The machines were named by sixth graders at I.S. 204, the Oliver Wendell Holmes School, in Long Island City, who submitted nearly 90 names after the MTA asked them for ideas. Tess was named by Sangida Bagum. The name stands for Tunnel Excavation Sunny Side. The name Molina is a play on the word mole. It was submitted by a team of three students, Mohammad Malik, Michael Morales, and Angel Peralta, and is given to the machine that will begin tunneling first.

 

Each machine has a 22-foot diameter cutterhead and weighs approximately 642 tons including the trailing gear, which includes storage tanks, electrical support and exhaust fans. Each machine is approximately 300 feet long from the cutterhead to the rear of the trailing gear. In contrast to the tunnel boring machines being used to cut through Manhattan bedrock, these machines are designed for the geological conditions found in Sunnyside, where the soil is a mixture of sand, clay and boulders and the water table is high. The machines will remove soil and install inter-locking concrete rings, creating a tunnel as they proceed. To facilitate excavation and transportation of the soil that is removed, each machine turns it into a “slurry,” or paste that is thinner than pudding but thicker than shampoo.

 

The East Side Access project is being managed by MTA Capital Construction.
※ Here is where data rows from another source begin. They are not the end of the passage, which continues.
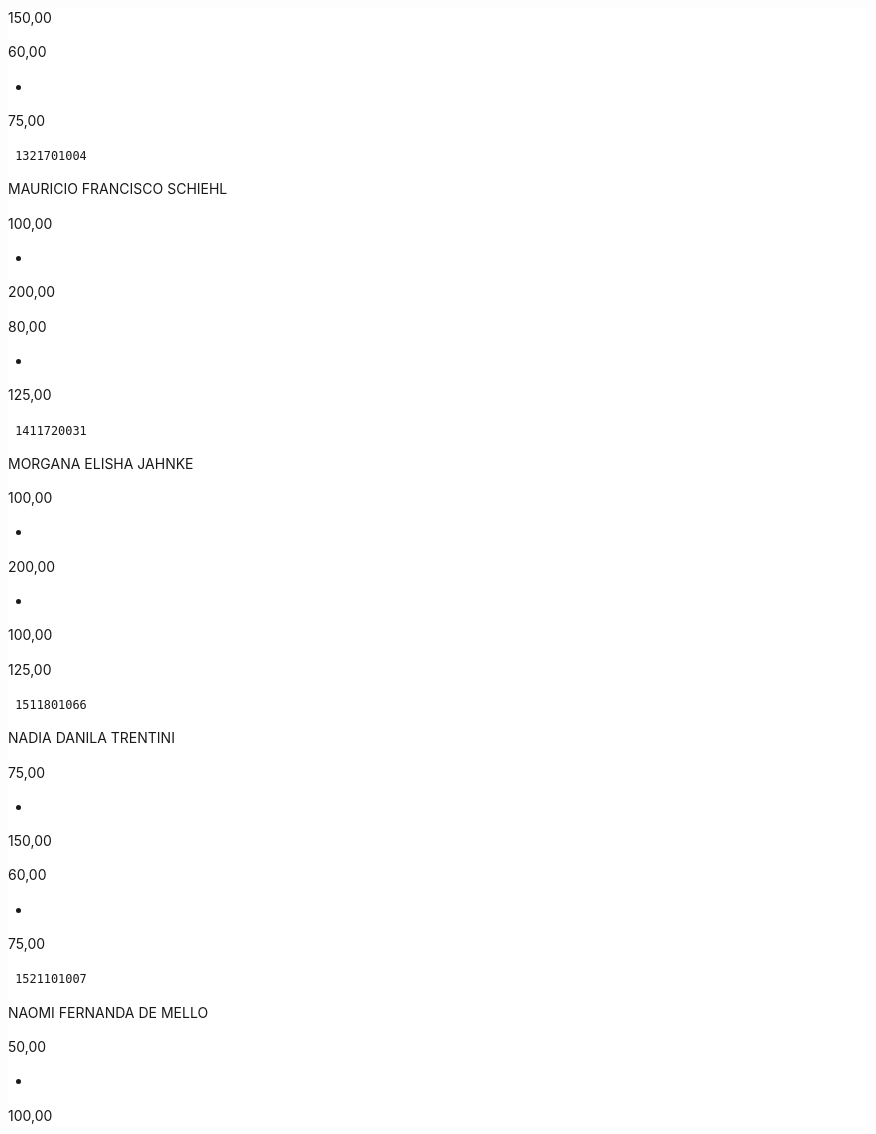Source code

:    150,00

   60,00

   -

   75,00

     1321701004

   MAURICIO FRANCISCO SCHIEHL

   100,00

   -

   200,00

   80,00

   -

   125,00

     1411720031

   MORGANA ELISHA JAHNKE

   100,00

   -

   200,00

   -

   100,00

   125,00

     1511801066

   NADIA DANILA TRENTINI

   75,00

   -

   150,00

   60,00

   -

   75,00

     1521101007

   NAOMI FERNANDA DE MELLO

   50,00

   -

   100,00
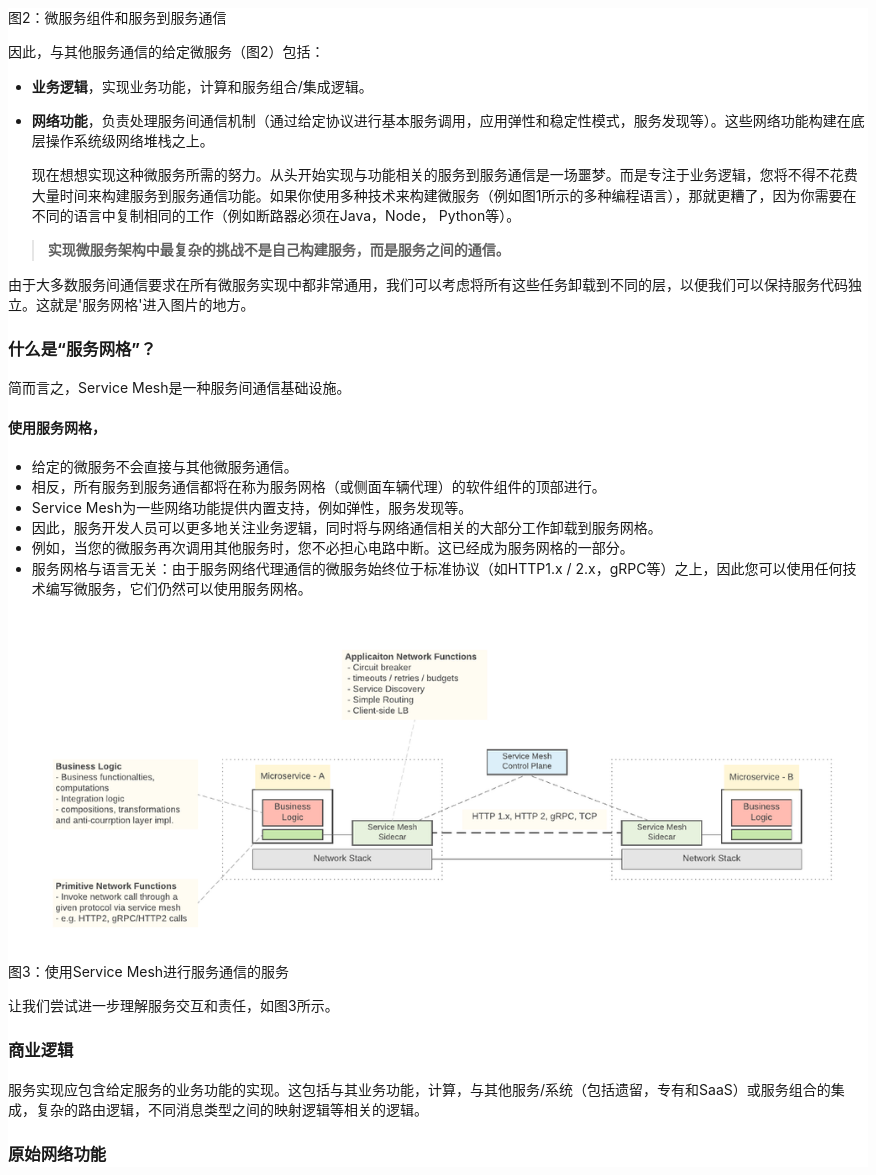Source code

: 图2：微服务组件和服务到服务通信

  因此，与其他服务通信的给定微服务（图2）包括：

- **业务逻辑**，实现业务功能，计算和服务组合/集成逻辑。
- **网络功能**，负责处理服务间通信机制（通过给定协议进行基本服务调用，应用弹性和稳定性模式，服务发现等）。这些网络功能构建在底层操作系统级网络堆栈之上。

  现在想想实现这种微服务所需的努力。从头开始实现与功能相关的服务到服务通信是一场噩梦。而是专注于业务逻辑，您将不得不花费大量时间来构建服务到服务通信功能。如果你使用多种技术来构建微服务（例如图1所示的多种编程语言），那就更糟了，因为你需要在不同的语言中复制相同的工作（例如断路器必须在Java，Node， Python等）。

> **实现微服务架构中最复杂的挑战不是自己构建服务，而是服务之间的通信。**

  由于大多数服务间通信要求在所有微服务实现中都非常通用，我们可以考虑将所有这些任务卸载到不同的层，以便我们可以保持服务代码独立。这就是'服务网格'进入图片的地方。

### 什么是“服务网格”？

  简而言之，Service Mesh是一种服务间通信基础设施。

#### 使用服务网格，

- 给定的微服务不会直接与其他微服务通信。
- 相反，所有服务到服务通信都将在称为服务网格（或侧面车辆代理）的软件组件的顶部进行。
- Service Mesh为一些网络功能提供内置支持，例如弹性，服务发现等。
- 因此，服务开发人员可以更多地关注业务逻辑，同时将与网络通信相关的大部分工作卸载到服务网格。
- 例如，当您的微服务再次调用其他服务时，您不必担心电路中断。这已经成为服务网格的一部分。
- 服务网格与语言无关：由于服务网络代理通信的微服务始终位于标准协议（如HTTP1.x / 2.x，gRPC等）之上，因此您可以使用任何技术编写微服务，它们仍然可以使用服务网格。

![api](./images/service-mesh.png)
  图3：使用Service Mesh进行服务通信的服务

让我们尝试进一步理解服务交互和责任，如图3所示。

### 商业逻辑

  服务实现应包含给定服务的业务功能的实现。这包括与其业务功能，计算，与其他服务/系统（包括遗留，专有和SaaS）或服务组合的集成，复杂的路由逻辑，不同消息类型之间的映射逻辑等相关的逻辑。

### 原始网络功能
The tunnels in Sunnyside are being built by G.T.F., a three-way joint venture comprised of Granite Construction Northeast, Inc., Traylor Brothers, Inc., and Frontier-Kemper Constructors, Inc. The joint venture won the bidding for the contract in September 2009 with a bid of $730 million, and has been preparing to launch these machines in the months since. Each will complete two runs underneath Sunnyside Yard.